*Materials provided*:

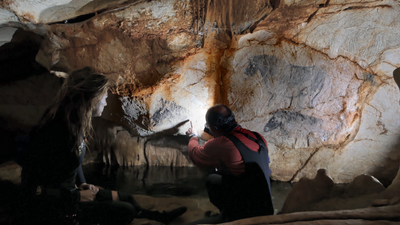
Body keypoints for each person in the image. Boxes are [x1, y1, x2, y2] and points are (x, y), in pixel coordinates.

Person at [18, 67, 186, 225]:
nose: (106, 102)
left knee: (125, 198)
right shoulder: (56, 131)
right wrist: (77, 197)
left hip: (72, 193)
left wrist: (83, 184)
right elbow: (35, 188)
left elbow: (73, 165)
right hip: (58, 206)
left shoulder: (75, 123)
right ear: (92, 99)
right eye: (104, 97)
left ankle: (159, 217)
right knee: (124, 211)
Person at [185, 104, 274, 224]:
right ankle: (227, 212)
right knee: (214, 178)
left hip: (246, 214)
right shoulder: (258, 137)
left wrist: (192, 136)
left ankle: (229, 217)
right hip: (266, 208)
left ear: (215, 128)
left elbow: (195, 155)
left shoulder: (222, 143)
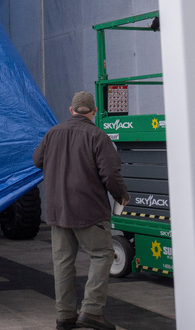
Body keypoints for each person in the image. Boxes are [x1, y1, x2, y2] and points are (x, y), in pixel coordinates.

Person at [33, 92, 129, 330]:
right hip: (89, 211)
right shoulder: (98, 136)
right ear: (94, 112)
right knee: (102, 255)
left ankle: (65, 316)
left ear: (71, 110)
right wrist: (121, 195)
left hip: (58, 210)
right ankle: (91, 311)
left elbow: (37, 160)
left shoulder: (52, 133)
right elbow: (110, 173)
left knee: (63, 263)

*Work item*: Output every entry verbatim. Pictures do not belong in the copy.

*Answer for the task*:
Body keypoints for each person in the image. Boxes are [x1, y1, x2, y2] and points are (x, y), in pixel coordinates.

Person at [18, 67, 186, 225]:
nose: (106, 102)
left knee: (125, 198)
right shoulder: (56, 131)
right wrist: (77, 197)
left hip: (72, 193)
left wrist: (83, 184)
right elbow: (35, 188)
left elbow: (73, 165)
right hip: (58, 206)
left shoulder: (75, 123)
right ear: (92, 99)
right eye: (104, 97)
left ankle: (159, 217)
right knee: (124, 211)
Person at [185, 104, 274, 224]:
right ankle: (227, 212)
right knee: (214, 178)
left hip: (246, 214)
right shoulder: (258, 137)
left wrist: (192, 136)
left ankle: (229, 217)
right hip: (266, 208)
left ear: (215, 128)
left elbow: (195, 155)
left shoulder: (222, 143)
Body keypoints for each person in the image. Boxes are [x1, y1, x2, y2] and points are (x, y), in pixel coordinates.

Person at [33, 92, 129, 330]:
right hip: (89, 211)
right shoulder: (98, 136)
right ear: (94, 112)
right knee: (102, 255)
left ankle: (65, 316)
left ear: (71, 110)
right wrist: (121, 195)
left hip: (58, 210)
right ankle: (91, 311)
left elbow: (37, 160)
left shoulder: (52, 133)
right elbow: (110, 173)
left knee: (63, 263)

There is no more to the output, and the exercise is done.